Raggiunta ormai una larga notorietà e in virtù della consacrazione ufficiale della nomina di "calcografo regio", vennero affidati al D. incarichi di prestigio. Nel 1875 il ministro R. Bonghi lo elesse nel Consiglio superiore dell'Istruzione pubblica; sempre per decreto del governo, fece parte, insieme con D. Morelli, della giuria dell'Esposizione universale di Parigi del 1878. Oltre ad essere socio onorario di molte accademie italiane e di quella imperiale di Pietroburgo, fu insignito delle più alte onorificenze (tutte le classi della Corona d'Italia e dell'Ordine dei Ss.
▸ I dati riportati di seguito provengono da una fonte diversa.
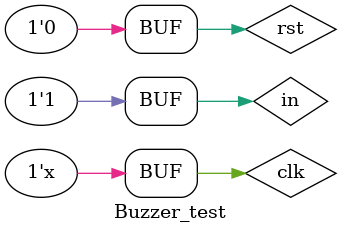
<source format=v>
`timescale 1ns / 1ps

module Buzzer_test();
    reg clk, rst, in;
    wire [1:0] mode, signal;

    ModeFSM ModeFSM(
        .clk(clk),
        .rst(rst),
        .in(in),
        .mode(mode),
        .signal(signal)
    );

    initial begin
        clk = 1'b0;
        rst = 1'b1;
        in = 1'b1;
        #8 rst = 1'b0;
    end

    always begin
        #10 clk = ~clk;
    end

endmodule

</source>
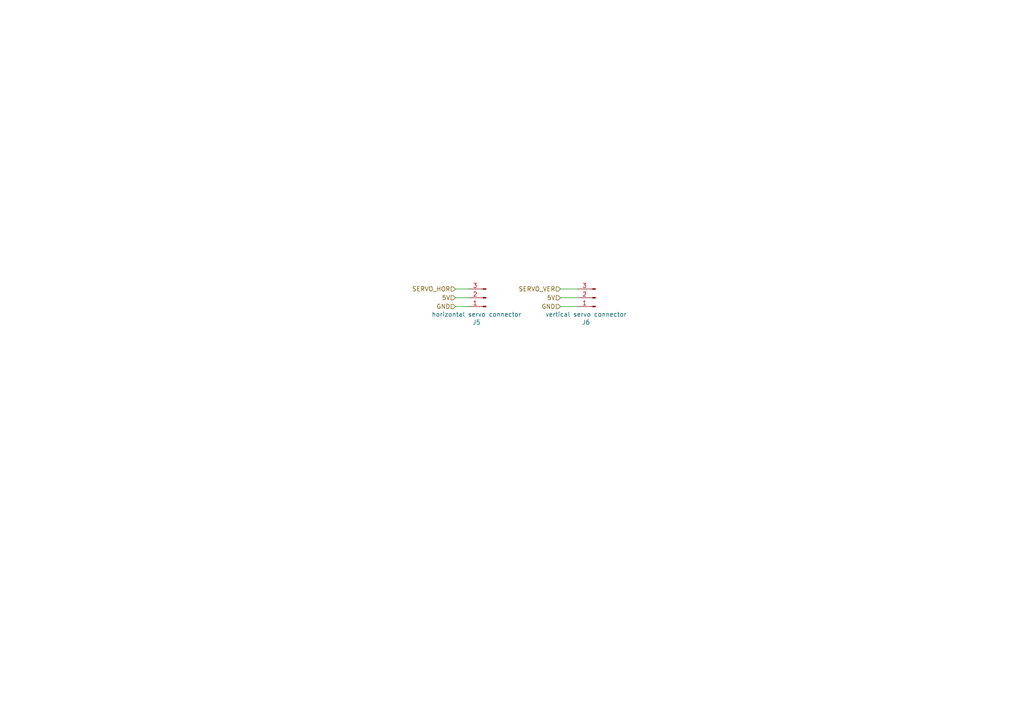
<source format=kicad_sch>
(kicad_sch (version 20211123) (generator eeschema)

  (uuid e97b5984-9f0f-43a4-9b8a-838eef4cceb2)

  (paper "A4")

  


  (wire (pts (xy 132.08 83.82) (xy 135.89 83.82))
    (stroke (width 0) (type default) (color 0 0 0 0))
    (uuid 16121028-bdf5-49c0-aae7-e28fe5bfa771)
  )
  (wire (pts (xy 135.89 88.9) (xy 132.08 88.9))
    (stroke (width 0) (type default) (color 0 0 0 0))
    (uuid 1fbb0219-551e-409b-a61b-76e8cebdfb9d)
  )
  (wire (pts (xy 135.89 86.36) (xy 132.08 86.36))
    (stroke (width 0) (type default) (color 0 0 0 0))
    (uuid 6bd115d6-07e0-45db-8f2e-3cbb0429104f)
  )
  (wire (pts (xy 167.64 86.36) (xy 162.56 86.36))
    (stroke (width 0) (type default) (color 0 0 0 0))
    (uuid 97fe2a5c-4eee-4c7a-9c43-47749b396494)
  )
  (wire (pts (xy 167.64 88.9) (xy 162.56 88.9))
    (stroke (width 0) (type default) (color 0 0 0 0))
    (uuid 99332785-d9f1-4363-9377-26ddc18e6d2c)
  )
  (wire (pts (xy 162.56 83.82) (xy 167.64 83.82))
    (stroke (width 0) (type default) (color 0 0 0 0))
    (uuid d0a0deb1-4f0f-4ede-b730-2c6d67cb9618)
  )

  (hierarchical_label "SERVO_HOR" (shape input) (at 132.08 83.82 180)
    (effects (font (size 1.27 1.27)) (justify right))
    (uuid 1171ce37-6ad7-4662-bb68-5592c945ebf3)
  )
  (hierarchical_label "5V" (shape input) (at 132.08 86.36 180)
    (effects (font (size 1.27 1.27)) (justify right))
    (uuid 43707e99-bdd7-4b02-9974-540ed6c2b0aa)
  )
  (hierarchical_label "GND" (shape input) (at 162.56 88.9 180)
    (effects (font (size 1.27 1.27)) (justify right))
    (uuid 79770cd5-32d7-429a-8248-0d9e6212231a)
  )
  (hierarchical_label "SERVO_VER" (shape input) (at 162.56 83.82 180)
    (effects (font (size 1.27 1.27)) (justify right))
    (uuid d4c9471f-7503-4339-928c-d1abae1eede6)
  )
  (hierarchical_label "5V" (shape input) (at 162.56 86.36 180)
    (effects (font (size 1.27 1.27)) (justify right))
    (uuid e17e6c0e-7e5b-43f0-ad48-0a2760b45b04)
  )
  (hierarchical_label "GND" (shape input) (at 132.08 88.9 180)
    (effects (font (size 1.27 1.27)) (justify right))
    (uuid e4e20505-1208-4100-a4aa-676f50844c06)
  )

  (symbol (lib_id "Connector:Conn_01x03_Male") (at 172.72 86.36 180) (unit 1)
    (in_bom yes) (on_board yes)
    (uuid 00000000-0000-0000-0000-00006039fddf)
    (property "Reference" "J6" (id 0) (at 169.9768 93.4974 0))
    (property "Value" "vertical servo connector" (id 1) (at 169.9768 91.186 0))
    (property "Footprint" "Connector_PinHeader_2.54mm:PinHeader_1x03_P2.54mm_Vertical" (id 2) (at 172.72 86.36 0)
      (effects (font (size 1.27 1.27)) hide)
    )
    (property "Datasheet" "~" (id 3) (at 172.72 86.36 0)
      (effects (font (size 1.27 1.27)) hide)
    )
    (pin "1" (uuid 98576b27-23d4-4da0-80fc-b8cae9e1cd39))
    (pin "2" (uuid 7f295dc3-1c21-49c9-bb1d-1d1e0f631077))
    (pin "3" (uuid 8c0f9544-714d-42d5-9c3c-528dc2c54799))
  )

  (symbol (lib_id "Connector:Conn_01x03_Male") (at 140.97 86.36 180) (unit 1)
    (in_bom yes) (on_board yes)
    (uuid 00000000-0000-0000-0000-00006039fde5)
    (property "Reference" "J5" (id 0) (at 138.2268 93.4974 0))
    (property "Value" "horizontal servo connector" (id 1) (at 138.2268 91.186 0))
    (property "Footprint" "Connector_PinHeader_2.54mm:PinHeader_1x03_P2.54mm_Vertical" (id 2) (at 140.97 86.36 0)
      (effects (font (size 1.27 1.27)) hide)
    )
    (property "Datasheet" "~" (id 3) (at 140.97 86.36 0)
      (effects (font (size 1.27 1.27)) hide)
    )
    (pin "1" (uuid 6f5cffb7-c9a0-492e-91bc-c1ad9eb06eb9))
    (pin "2" (uuid 527fbb99-c4ee-4416-8e53-072053801025))
    (pin "3" (uuid 74cd7f21-eccc-4136-b027-f1c30a6aee3a))
  )
)

</source>
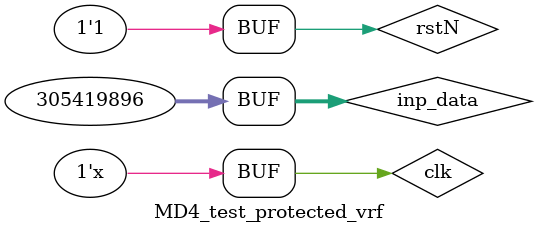
<source format=sv>

module MD4_test_protected_vrf();

parameter p_inp_data_len = 32;
parameter p_width = 32;

logic clk;
logic rstN;

logic [p_inp_data_len-1:0]  inp_data;
logic [p_width*4-1:0]       outp_data;

md4_pipe
    #( 
        .p_inp_data_len(p_inp_data_len),
        .p_width(p_width)
        )
        DUT
    (
        .clk(clk),
        .rstN(rstN),
        .inp_data(inp_data),
        .outp_data(outp_data)
        );
initial
    begin
        clk=1'b0;
        rstN=1'b0;
        inp_data[p_width-1      :0]         = 32'h12345678;
       // inp_data[p_width*2-1    :p_width]   = 32'h12121212;
       // inp_data[p_width*3-1    :p_width*2] = 32'h34343434;
       // inp_data[p_width*4-1    :p_width*3] = 32'h56565656;
        #100ns;
        rstN=1'b1;
    end

always
    #5 clk=~clk;



endmodule: MD4_test_protected_vrf

</source>
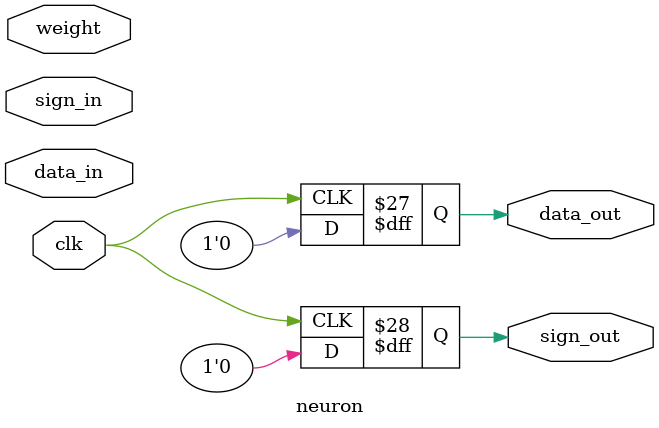
<source format=v>
`timescale 1ns / 1ps

module neuron (
  clk,
  weight,
  data_in,
  sign_in,
  data_out,
  sign_out
  );

  input clk, weight;
  input data_in, sign_in;
  output data_out, sign_out;
  // reg counter, data_out;
  reg [3:0] counter;
  reg data_out, sign_out;

  initial begin
    counter <= 4'b0;
    data_out <= 0;
    sign_out <= 0;
  end

  // The receiver
  always @ ( data_in, sign_in ) begin

    // debug block
    // $display ("counter= %d", (counter));
    // $display ("data_in=  %b", (data_in));
    // $display ("sign_in=  %b \n", (sign_in));

    if (data_in == 1 && sign_in == 1) // positive pulse
      begin
        counter <= counter + 1;
      end
    else if (data_in == 1 && sign_in == 0) // negative pulse
      begin
        counter <= (counter == 4'b0) ? 0 : counter - 1;
      end
  end

  // The transmitter
  always @ (negedge clk) begin
    if (counter > 4'b0010) begin // Threshold = 2
      data_out <= 1;
      sign_out <= weight;
      counter <= 4'b0;           // clear the counter
      #1 // generate the pulse
      data_out <= 0;
      sign_out <= 0;
    end else begin
      data_out <= 0;
      sign_out <= 0;
    end
  end

endmodule // neuron

</source>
Maurizio e Lazzaro, l'Ordine della Giarrettiera, la Legion d'onore, il Toson d'oro; cfr. De Gubernatis, 1889; Nicolosi, 1969).Tra le opere tarde, meritano di essere ricordate la Madonna col putto (1882) da Murillo e la Madonna delle Arpie (1889) da Andrea del Sarto.
Nel 1892 il D. tornò definitivamente a Catania, nel suo villino di via Cifali, alla periferia della città. Dopo alcuni anni di intensa partecipazione alla vita culturale catanese - fu nominato direttore del Museo civico, presidente del Circolo artistico, consigliere comunale, presidente della scuola di arti e mestieri, componente di svariate commissioni cittadine - preferì ritirarsi a vita privata, nella quiete della campagna; messi da parte i rami, il bulino e l'acquaforte, amava frequentare i vecchi amici (M. Rapisardi e C. Reina) e dipingere piccole nature morte e animali, d'impronta realistica, che in gran parte sono oggi di proprietà degli eredi (Nicolosi, 1969).
Morì a Catania il 3 febbr. 1913.
Per le sue qualità intrinseche - la correttezza del disegno, il gioco dei contrasti luministici, la fedeltà quasi fotografica all'originale - la produzione del D., che pure va ridimensionata rispetto alle lodi eccessive tributate dai critici contemporanei, si configura tuttavia come uno degli esiti più felici dell'arte incisoria di scuola meridionale del secondo Ottocento.
Molti dei suoi rami si trovano oggi a Roma nella Calcografia nazionale. Gran parte della sua produzione grafica è conservata nel Museo civico di Castello Ursino di Catania e nella sezione stampe del Museo regionale di Messina. I pastelli e i disegni a matita dell'artista (in particolare, viene spesso menzionato un grande disegno del Giudizio universale di Michelangelo, mai tradotto in incisione, comprato dalla Real Casa) risultano invece irrimediabilmente dispersi.